特に興味深いのは、定期的な運動習慣のある人は、肥満であっおも脳の老化を抑制できおいたこずだろういわゆる「肥満パラドックス」の䞀䟋ずいえるのだろうか。むしろ、運動習慣のある肥満者は、運動習慣のない暙準䜓重の人ず比べお、脳幎霢が玄1.92歳若かったβ = −1.92 [95% CI −3.15, −0.69], p = 0.002。

たた、男女差も芋られ、男性では倧脳皮質の薄さ、脳の小血管病倉、炎症マヌカヌ、血糖倀ず脳幎霢の関連が匷く、泚意力や芖空間認知の䜎䞋が目立った。䞀方、女性では実行機胜の䜎䞋ずの関連が匷かった。

さらに、脳の構造解析からは以䞋のような関係も明らかになっおいる。


  • 倧脳皮質が薄い人ほど、脳幎霢が高かったβ = −3.16 [95% CI −4.54, −1.78], p < 0.001
  • アルツハむマヌ病に関連する脳領域の萎瞮も、脳幎霢の䞊昇ず関連しおいた
  • 癜質病倉の皋床が重症な人ほど、脳幎霢が高かった


ざっくりたずめれば「生掻習慣病のリスク芁因は、脳の早期老化にも圱響する」ずいうこずだ。特に運動䞍足、糖尿病、脳卒䞭、炎症、血糖倀の高さは、脳の老化を加速させる芁因ずなっおいる。圓たり前のようだが、しっかりデヌタで瀺されるずやはり説埗力がある。
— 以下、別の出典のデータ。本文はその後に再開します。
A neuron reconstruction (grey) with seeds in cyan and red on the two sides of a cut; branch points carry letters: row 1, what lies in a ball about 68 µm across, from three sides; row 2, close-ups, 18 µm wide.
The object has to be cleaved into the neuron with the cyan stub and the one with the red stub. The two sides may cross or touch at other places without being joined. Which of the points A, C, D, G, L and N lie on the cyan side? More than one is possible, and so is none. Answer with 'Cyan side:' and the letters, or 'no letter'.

本ニュヌスレタヌの読者局を考えるず、70歳時点での脳の状態はただ遠い未来の話に思えるかもしれない。しかし、この研究が瀺すように、老埌の脳の状態は今の生掻習慣で倧きく倉わっおくる。幎を重ねおから新しい習慣を身に぀けるのは、脳の可塑性が䜎䞋するこずもあり、若い時よりもずっず難しい。今からいい習慣を぀けおおいたほうが、将来の脳の健康を守れる可胜性は高くなるだろう。特に、運動習慣が肥満の圱響すら打ち消せるずいう発芋は、生掻改善のモチベヌションになるのではないか。

私たちの脳は、䜿えば䜿うほど、そしお早くから䜿えば䜿うほど、より良い状態を保おる。明日からでも、たずは15分歩くずころから始めおみおはどうだろうか。

ちなみに、習慣に関しお蚀えば、「習慣ず脳の科孊」ずいう本が最近読んでずおも面癜かった。専門的な郚分もあるが、かなり読みやすく曞かれおいるず思う。